## Work instructions
Identify each line below that contains the string "value" and copy those lines out. Case counts.

## The data
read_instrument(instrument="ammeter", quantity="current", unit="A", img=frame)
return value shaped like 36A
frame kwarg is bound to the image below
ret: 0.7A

...

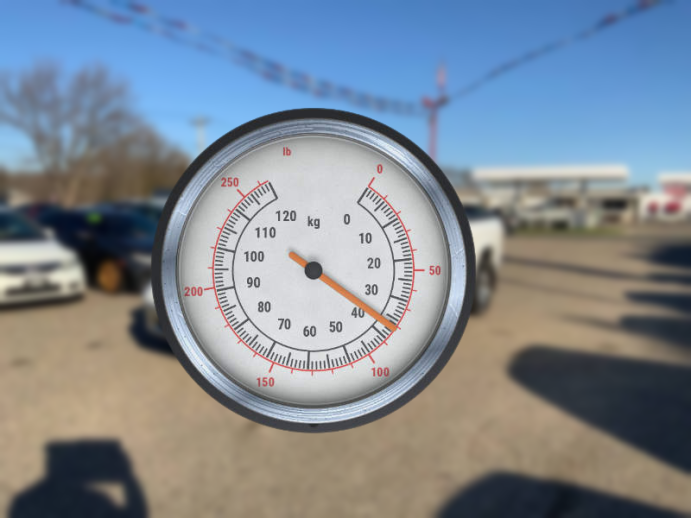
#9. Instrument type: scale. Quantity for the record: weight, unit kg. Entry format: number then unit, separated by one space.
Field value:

## Response to this task
return value shaped like 36A
Field value:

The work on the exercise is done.